Geographical distribution: This is a new feature in the high-performance computing space that is the sharing and federation of data: data and computing resources are deployed in different locations while still being accessible to users, applications, and workflows. In the reference architecture, the data hub and load orchestrator are closely related to this.

Many of the world's leading healthcare and life sciences organizations are actively exploring such architectures to support their integrated research computing infrastructure. The following sections describe key components, best practices, and project experience for such a reference architecture.

Data hub

Data management is the most fundamental capability of the genomics research platform, because massive amounts of data need to be processed at the right time and place at the right cost. In terms of time, it can be a few hours of data analysis in a high-performance computing system. If the data needs to be recalled from the storage archive for re-analysis, it may take several years. In terms of space, near-line storage or remote physical storage in the cloud can be implemented between local infrastructures.

Data management challenge

The four Vs of big data are precisely the challenges of genomic data management: very large data streams and volumes (volumes), demanding I/O speed and throughput requirements (data access speed Velocity), fast-evolving data types And analytical methods (data diversity Variety), as well as the ability to share and explore the environment and reliability of large amounts of data (data confidence Veracity).
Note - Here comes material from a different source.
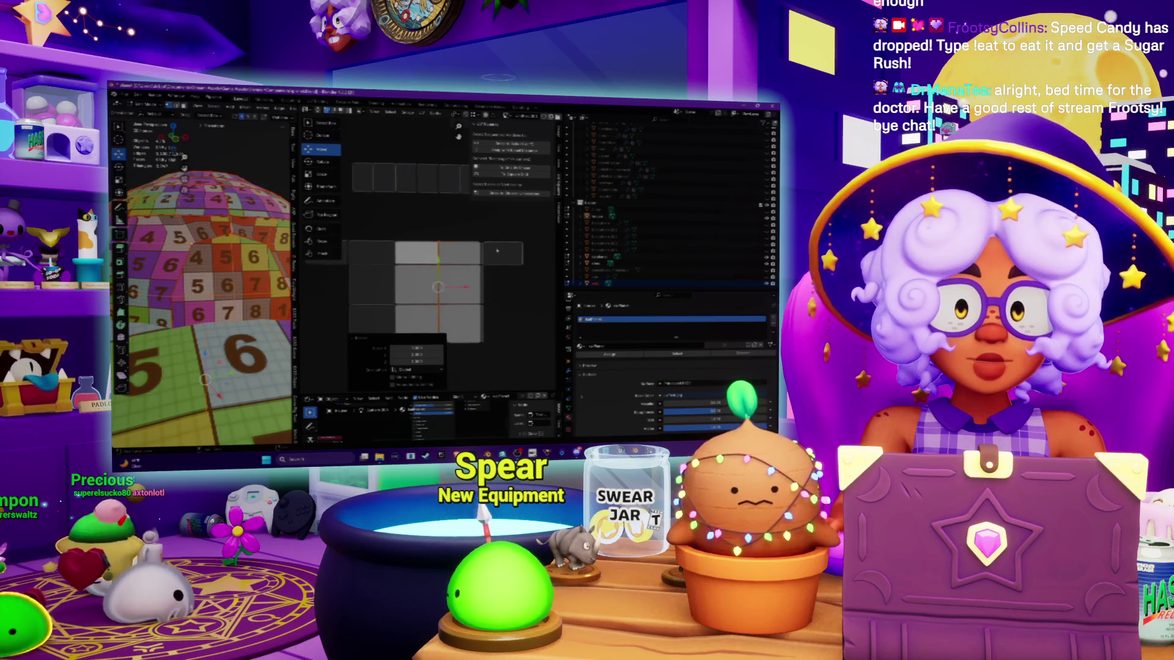
{"action": "scroll", "coordinate": [475, 233], "scroll_direction": "down", "scroll_amount": 1}
{"action": "key", "text": "g"}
In addition, there are regulations (patient data privacy and protection), additional requirements such as seed source management (full version control and audit trail) and workflow orchestration, making data management more difficult.

The amount of data

Genomic data is constantly evolving due to the sharp decline in sequencing costs. For AMRC, an academic medical research center equipped with next-generation sequencing technology, it has become commonplace to double the data storage capacity every 6 to 12 months. As a cutting-edge research institution in New York, AMRC started with 300 terabytes of data storage capacity in 2013. By the end of 2013, the amount of storage surged by more than 1 PB (1000 TB), and the total storage volume was three times over 12 months ago. Even more surprising is that this growth is still accelerating and continues to this day. For some of the world's leading genomic medicine projects, such as the English Genome (UK), the Saudi Arabian Genome (Qatar), the Million Elite Project (USA), and the National Gene Bank of China, the starting point or benchmark for data volume is no longer in gigabytes. The section (TB) counts, but hundreds of thousands of beats (PB).

Data access speed

The genomic platform has a very demanding data access speed for three reasons:

The file is very large: in genetic research, the file is usually used to store the genomic information of the subject, which can be a single patient or a group of patients. There are two main types: binary queues or graphs, ie BAM (generated by genomic sequence alignment) and variant call files, VCF (genetic variants obtained after processing). These files are often larger than 1 TB and can occupy typical genomic data warehouse storage. Half of the amount. In addition, by expanding the scope of the study and using higher coverage resolutions, more genomic information (eg, 30 to 100 times the genome) can be derived, which can result in a rapid increase in stored files. Since genomic research often evolves from studies of rare variants (single patient variants) to common variant studies, a new need arises: the extraction of samples from thousands of patients. Take the assumption provided by the Broad Institute as an example: for 57,000 shared samples, the BAM input file has 1.4PB and the VCF output file has 2.35TB, both of which are massive data measured by existing standards, but may It will become very common in the near future.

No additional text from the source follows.